In 1961, Wilding helped to form the One People of Australia League (OPAL), an organisation dedicated to promoting co-operation between Indigenous and non-Indigenous Australians, with a view to assimilation of Aboriginal people into white Australian culture. This goal put the organisation at odds with other Aboriginal rights groups, but it resulted in OPAL securing a great deal of government funding, enabling it to provide housing, education and welfare assistance to disadvantaged Aboriginal people in Queensland. Neville Bonner was president of OPAL from 1968 to 1975.

Wilding continued to provide housing for homeless Aboriginal people in her own home. Over time, thousands of Aboriginal people who had newly arrived in Brisbane found shelter there, including Jackie Huggins, who went on to become a prominent Aboriginal rights activist.

In 1970, OPAL opened the Joyce Wilding Home in Eight Mile Plains, Brisbane, which was a refuge for Aboriginal widows, deserted mothers and children. Wilding became matron of the home the same year. The institution still provides short-term accommodation for Aboriginal women and their children, and is now known as the Opal Joyce Wilding Hostel.

==Community work==
In 1957, Wilding was a founding member of the St Veronica Welfare Committee, an organisation founded in West End, Brisbane initially to raise money for refugees.

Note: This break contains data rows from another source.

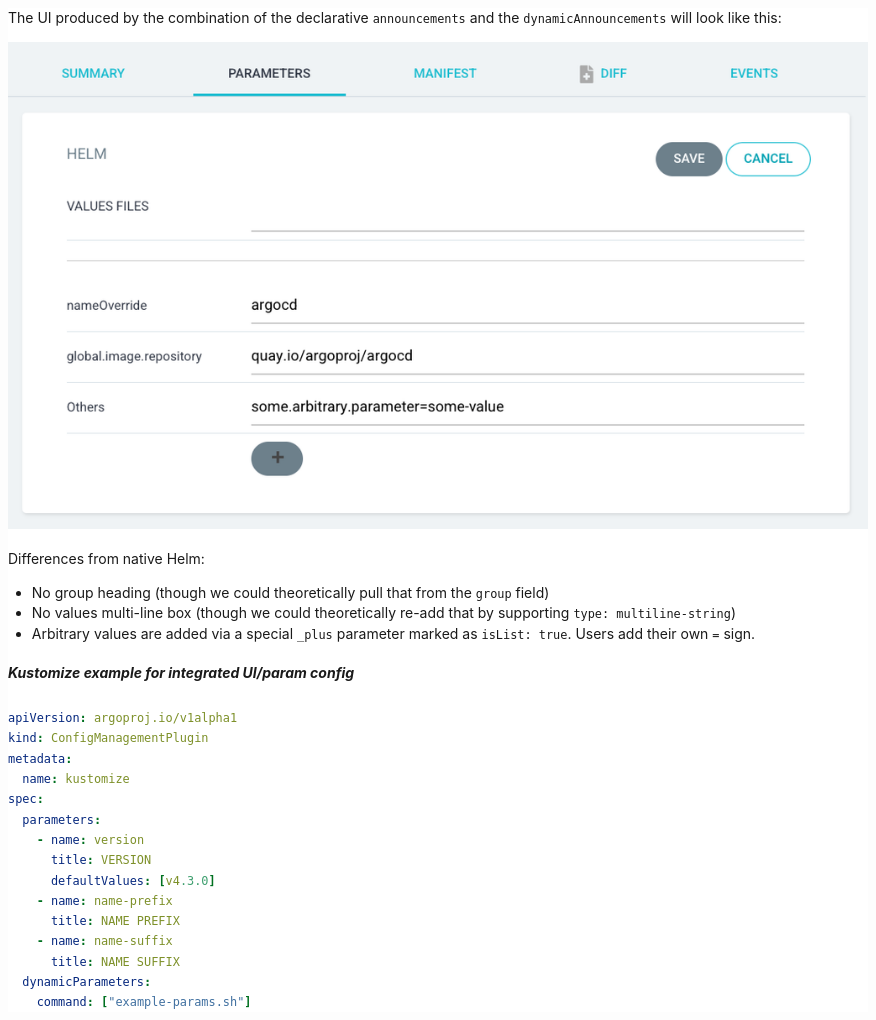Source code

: The UI produced by the combination of the declarative `announcements` and the `dynamicAnnouncements` will look like this:

![Helm example for integrated UI config](images/integrated-ui-config-helm.png)

Differences from native Helm:
 - No group heading (though we could theoretically pull that from the `group` field)
 - No values multi-line box (though we could theoretically re-add that by supporting `type: multiline-string`)
 - Arbitrary values are added via a special `_plus` parameter marked as `isList: true`. Users add their own `=` sign.

##### Kustomize example for integrated UI/param config

```yaml
apiVersion: argoproj.io/v1alpha1
kind: ConfigManagementPlugin
metadata:
  name: kustomize
spec:
  parameters:
    - name: version
      title: VERSION
      defaultValues: [v4.3.0]
    - name: name-prefix
      title: NAME PREFIX
    - name: name-suffix
      title: NAME SUFFIX
  dynamicParameters:
    command: ["example-params.sh"]
```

She travelled to India and Bangladesh to provide humanitarian aid and founded a relief society to send blankets, clothing and medical equipment to Dr R.R. Doshi’s tuberculosis clinic at Anand, Gujarat.

==Awards==
Wilding was appointed MBE in the 1964 Queen’s Birthday Honours List for her work as matron of the OPAL Hostel named in her honour.

In 1966, Wilding was made the Quota Club of Brisbane's 'Woman of the Year'.

She was presented with a humanitarian award by the AMORC Grand Lodge in San Jose, California, in 1977.

==Personal life==
Frank and Joyce Wilding had four children and continued to live in Brisbane for the rest of their lives. Joyce died of cancer on 3 December 1978.